We human beings are social creatures. Even introverts need connection sometimes. It is nearly impossible to get through a lifetime completely alone, whether you prefer solitude or social scenes. This is how we learn, grow, and develop, from young ages in play groups and school systems, to clubs, organizations, and businesses through adulthood. Not only are multiple minds working together to solve a problem better than a single one attempting to go it alone, but interaction is necessary on an emotional level as well. It is in our nature to connect and share. This does not change as we age.
Elder care and senior housing
Society has put a very unfortunate, unfair, and unrealistic stigma on aging in general. Our gaze is constantly redirected by media to the younger look. Airbrushing and photoshopping lie about what real people look like, and rarely do you find models over the age of 40, and for women that number is often much lower.
So it is no surprise that very few people enjoy thinking about aging or what will happen when they start to lose skills or basic abilities they once possessed. Elder care facilities are often seen as places to avoid or not needed, but this too is an inaccurate portrayal. Finding a place that will help you function on a daily basis that will also provide a community of individuals like yourself for you to befriend sounds like a pretty good deal.
An eye on elder care and what is provided
Society and the media provide us with ample reasons, stigmas, and concocted fears to want to avoid growing older, or to avoid ending up in an assisted living community. But society needs to change its perspective, or we need to shift that perspective ourselves so that it becomes the norm. Aging is beautiful. Growing older means that you have seen more beauty, have learned more lessons, have more knowledge, wisdom, humor, and simple insight to impart. You have been around to endure and enjoy what life has brought to you, and you should be revered for that.
Elder care in retirement facilities and other adult communities can cover a pretty wide range of services. For some, senior care is pretty in depth, if there are medical conditions or physical limitations that require more assistance, which is, again, simply a part of aging. These types of facilities can have service and care available 24 hours a day and not only provide the main meals of the day as well as snacks but also encourage and promote wellness, independence and community. Many of these types of residences will have services covering health care, personal care, medication, social services, laundry and housekeeping, transportation and basic apartment or home maintenance.

Saved entries
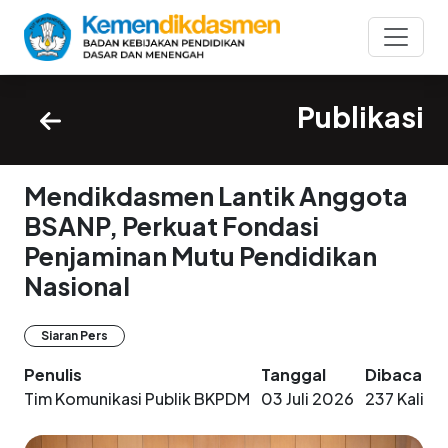
Publikasi
Mendikdasmen Lantik Anggota
BSANP, Perkuat Fondasi
Penjaminan Mutu Pendidikan
Nasional
Siaran Pers
Penulis
Tanggal
Dibaca
Tim Komunikasi Publik BKPDM
03 Juli 2026
237 Kali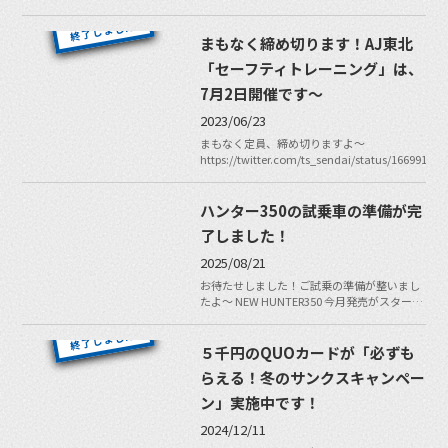
まもなく締め切ります！AJ東北
「セーフティトレーニング」は、
7月2日開催です〜
2023/06/23
まもなく定員、締め切りますよ〜
https://twitter.com/ts_sendai/status/16699155
ハンター350の試乗車の準備が完
了しました！
2025/08/21
お待たせしました！ご試乗の準備が整いまし
たよ〜 NEW HUNTER350 今月発売がスター…
５千円のQUOカードが「必ずも
らえる！冬のサンクスキャンペー
ン」実施中です！
2024/12/11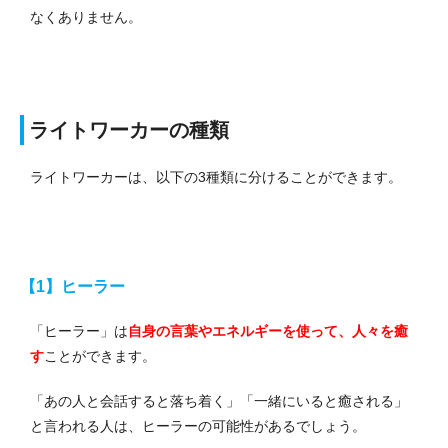
なくありません。
ライトワーカーの種類
ライトワーカーは、以下の3種類に分けることができます。
【1】ヒーラー
「ヒーラー」は
自身の言葉やエネルギーを使って、人々を癒
す
ことができます。
「あの人と会話すると落ち着く」「一緒にいると癒される」
と言われる人は、ヒーラーの可能性があるでしょう。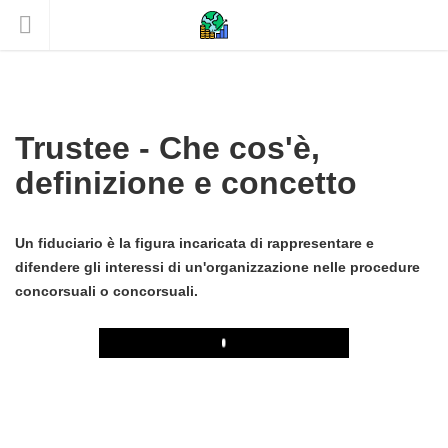
Trustee - Che cos'è,
definizione e concetto
Un fiduciario è la figura incaricata di rappresentare e
difendere gli interessi di un'organizzazione nelle procedure
concorsuali o concorsuali.
Play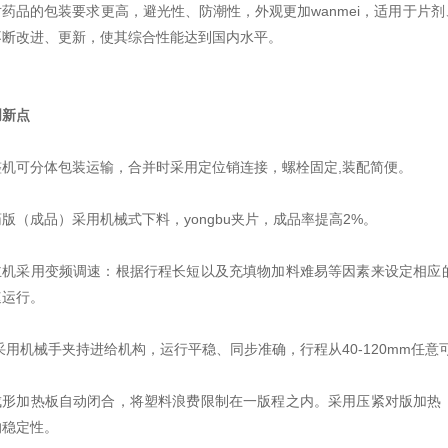
对药品的包装要求更高，避光性、防潮性，外观更加wanmei，适用于片
不断改进、更新，使其综合性能达到国内水平。
创新点
整机可分体包装运输，合并时采用定位销连接，螺栓固定,装配简便。
药版（成品）采用机械式下料，yongbu夹片，成品率提高2%。
主机采用变频调速：根据行程长短以及充填物加料难易等因素来设定相应
速运行。
采用机械手夹持进给机构，运行平稳、同步准确，行程从40-120mm任
成形加热板自动闭合，将塑料浪费限制在一版程之内。采用压紧对版加热
的稳定性。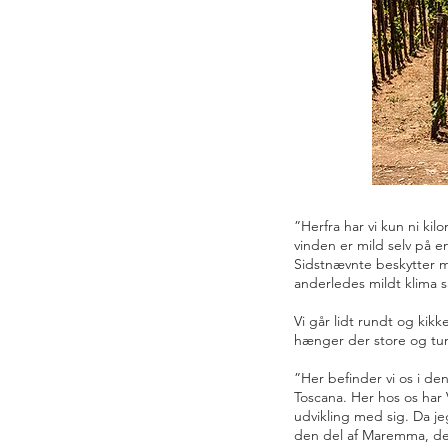
”Herfra har vi kun ni kil
vinden er mild selv på 
Sidstnævnte beskytter m
anderledes mildt klima
Vi går lidt rundt og kik
hænger der store og tu
”Her befinder vi os i d
Toscana. Her hos os har 
udvikling med sig. Da je
den del af Maremma, der 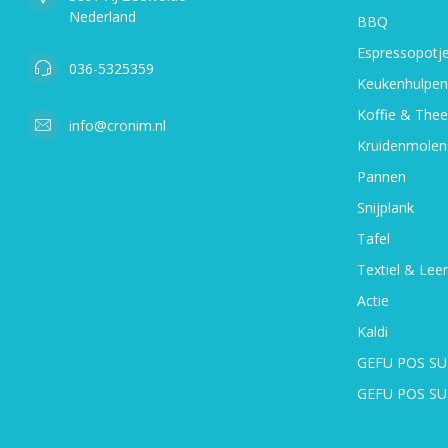
Nederland
BBQ
Espressopotj
036-5325359
Keukenhulpen
Koffie & Thee
info@cronim.nl
Kruidenmolen
Pannen
Snijplank
Tafel
Textiel & Leer
Actie
Kaldi
GEFU POS SU
GEFU POS S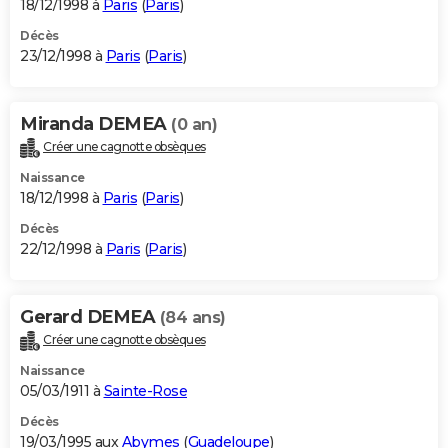
18/12/1998 à
Paris
(
Paris
)
Décès
23/12/1998 à
Paris
(
Paris
)
Miranda DEMEA
(0 an)
Créer une cagnotte obsèques
Naissance
18/12/1998 à
Paris
(
Paris
)
Décès
22/12/1998 à
Paris
(
Paris
)
Gerard DEMEA
(84 ans)
Créer une cagnotte obsèques
Naissance
05/03/1911 à
Sainte-Rose
Décès
19/03/1995 aux
Abymes
(
Guadeloupe
)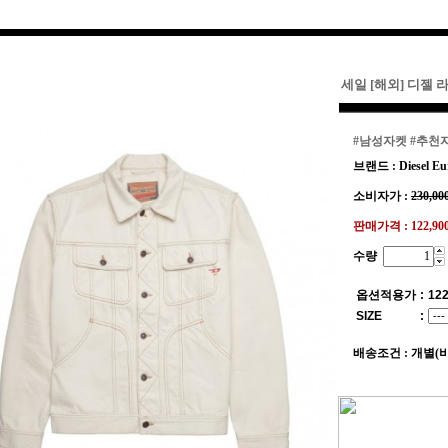
세일 [해외] 디젤 
#남성자켓
#추천
브랜드 : Diesel Eu
소비자가 :
230,00
판매가격 :
122,9
수량
옵션적용가
:
122
SIZE
:
배송조건 : 개별(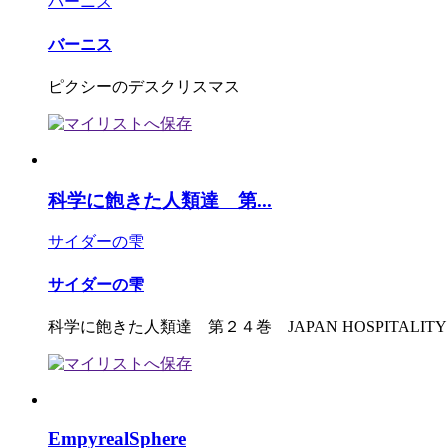
バーニス
バーニス
ピクシーのデスクリスマス
科学に飽きた人類達 第...
サイダーの雫
サイダーの雫
科学に飽きた人類達 第２４巻 JAPAN HOSPITALITY
EmpyrealSphere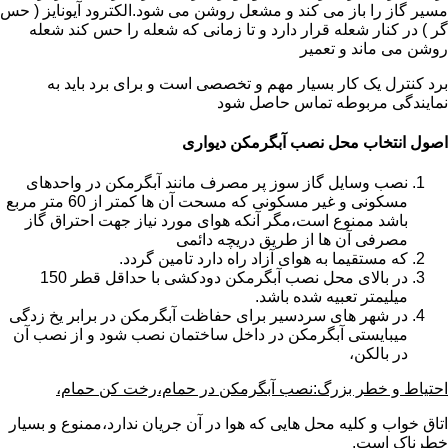
مسیر گاز را باز می کند و مشعل روشن می شود.الکترود آیونایز ( حس
گر ) در کنار شعله قرار دارد و تا زمانی که شعله را حس کند شعله
روشن می ماند و تعمیر
برد کنترل یک کار بسیار مهم و تخصصی است و برای برد باید به
نمایندگی مربوطه تماس حاصل شود
اصول انتخاب محل نصب آبگرمکن دیواری
نصب وسایل گاز سوز پر مصرف مانند آبگرمکن در واحدهای
مسکونی و غیر مسکونی که مسحت آن ها کمتر از 60 متر مربع
باشد ممنوع است،مگر آنکه هوای مورد نیاز جهت احتراق گاز
مصرفی آن ها از طریق دریچه دائمی
که مستقیما به هوای آزاد راه دارد تامین گردد.
در بالای محل نصب آبگرمکن دودکشی با حداقل قطر 150
میلیمتر تعبیه شده باشد.
در شهر های سردسیر برای حفاظت آبگرمکن در برابر یخ زدگی
میبایستی آبگرمکن در داخل ساختمان نصب شود و از نصب آن
در بالکن،
احتیاط و خطر بزرگ:نصب آبگرمکن در حمام،رخت کن حمام،
اتاق خواب و کلیه محل هایی که هوا در آن جریان ندارد،ممنوع و بسیار
خطرناک است.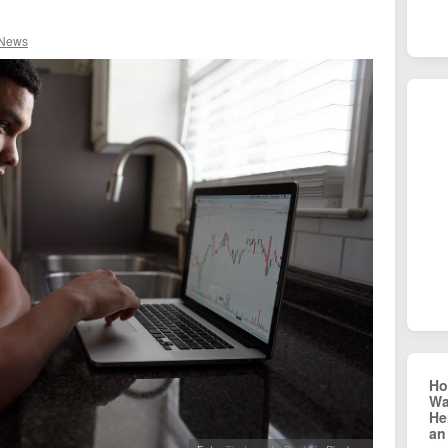
 News
Ho
Wa
He
an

- Work order 1 -
Answer these questions from the elder care text:
(a) What does the text say is in our nature?
(b) Models over what age does the text say you rarely find?
(c) For how many hours a day can some facilities have service and care available?
- Work order 2 -
Carry on the elder care text from the point where it stops.
You can do without the items.

- Reply 1 -
(a) To connect and share.
(b) Over the age of 40.
(c) 24 hours a day.

- Reply 2 -
Preparing for the future
Partially because of society\’s stigma and how we are brought up viewing age, and partly because most people love their independence and do not like the thought of needing assistance, there is a great underestimation of the likelihood of needing long term care later on in life. Only about 37% of people over the age of 50 believe that they might need long term care in the future, but the truth is that a much greater number, 70%, will eventually need extra help.
And when you do get to that point, or you are helping a loved one transition to a new home, there are many options available to you. About 60% of residents who responded to one survey said that they visited at least two residential communities before making a final decision. The reputation of a facility accounted for the deciding factor of about 44% of those contemplating their new homes, while about 40% were concerned with the location of the community.
Whatever the main reason for choosing their new community, there are always going to be new things to look forward to. One study showed that becoming a part of an independent living community during retirement allows for a greater likelihood of meeting new people, developing new friendships, and attempting new activities or adventures. Many people find the experience to be much more pleasant and enjoyable than their initial fears had them anticipating.